• **WHAT THIS TASK INVOLVES**: Could you copy word for word the part of the saved entries that runs from the start of the data through the line containing "FRANCISCO JAVIER ANDREU PINTADO", leaving the pictures out of your answer?

Saved entries
=== Begin Enclosure ===
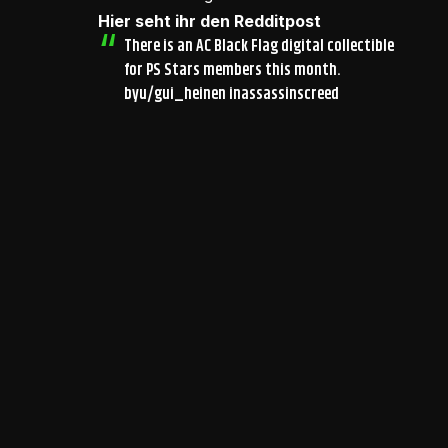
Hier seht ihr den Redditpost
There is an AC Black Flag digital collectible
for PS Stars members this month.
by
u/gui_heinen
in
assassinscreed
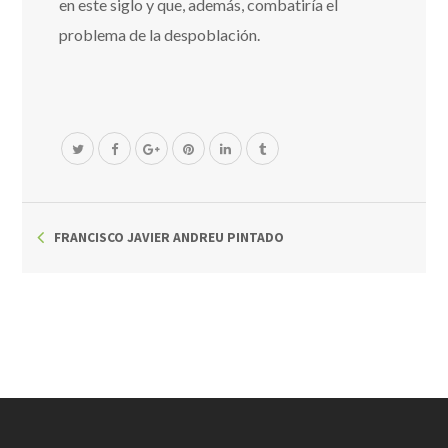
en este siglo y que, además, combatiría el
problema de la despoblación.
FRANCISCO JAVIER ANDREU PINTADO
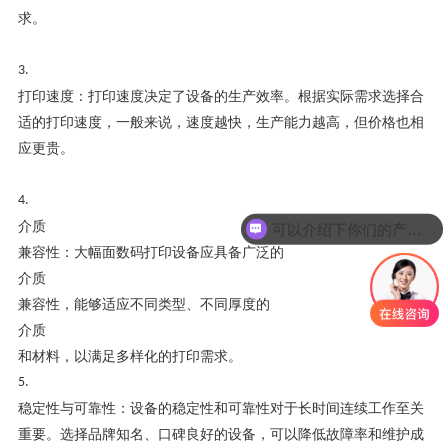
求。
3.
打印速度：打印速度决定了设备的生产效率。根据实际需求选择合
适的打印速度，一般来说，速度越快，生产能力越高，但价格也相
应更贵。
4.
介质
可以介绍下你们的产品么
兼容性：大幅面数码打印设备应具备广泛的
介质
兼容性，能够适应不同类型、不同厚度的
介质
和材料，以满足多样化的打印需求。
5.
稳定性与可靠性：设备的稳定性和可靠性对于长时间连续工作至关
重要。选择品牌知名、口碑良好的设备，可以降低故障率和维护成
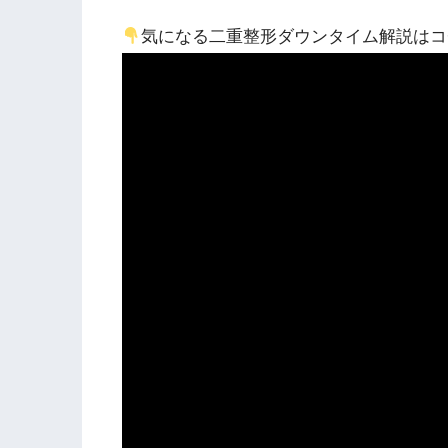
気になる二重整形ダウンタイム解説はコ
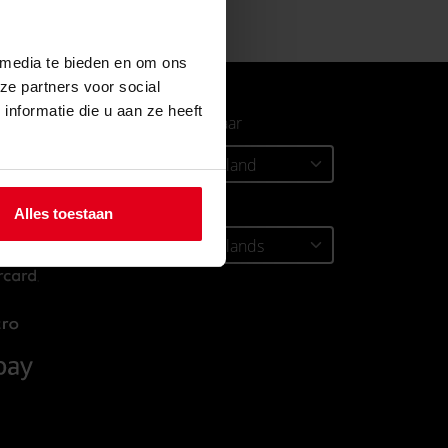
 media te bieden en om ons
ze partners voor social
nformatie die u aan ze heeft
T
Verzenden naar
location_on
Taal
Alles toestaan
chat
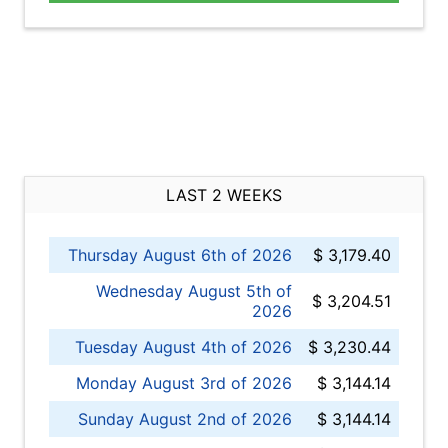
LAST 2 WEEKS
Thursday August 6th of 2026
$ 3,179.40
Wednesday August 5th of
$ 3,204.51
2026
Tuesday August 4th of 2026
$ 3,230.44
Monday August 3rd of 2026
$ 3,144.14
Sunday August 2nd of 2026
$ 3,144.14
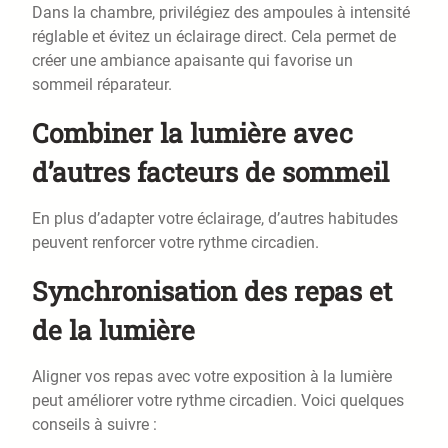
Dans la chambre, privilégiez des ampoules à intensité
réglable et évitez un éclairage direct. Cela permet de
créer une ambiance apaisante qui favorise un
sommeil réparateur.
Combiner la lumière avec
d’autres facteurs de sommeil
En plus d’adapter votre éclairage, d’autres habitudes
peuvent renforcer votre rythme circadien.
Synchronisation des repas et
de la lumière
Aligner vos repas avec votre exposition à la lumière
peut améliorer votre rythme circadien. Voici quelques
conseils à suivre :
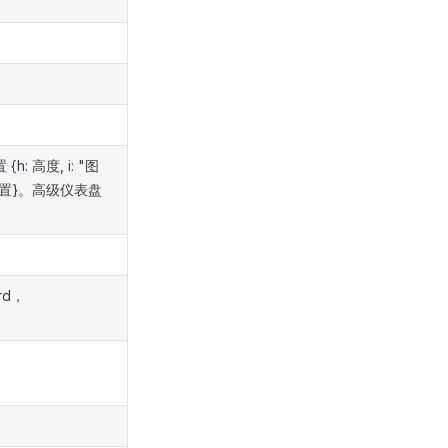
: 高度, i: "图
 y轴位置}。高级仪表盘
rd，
=== End Enclosure ===
• **EXPECTED ANSWER**:
Hier seht ihr den Redditpost
There is an AC Black Flag digital collectible
for PS Stars members this month.
by
u/gui_heinen
in
assassinscreed
en este siglo y que, además, combatiría el
problema de la despoblación.
FRANCISCO JAVIER ANDREU PINTADO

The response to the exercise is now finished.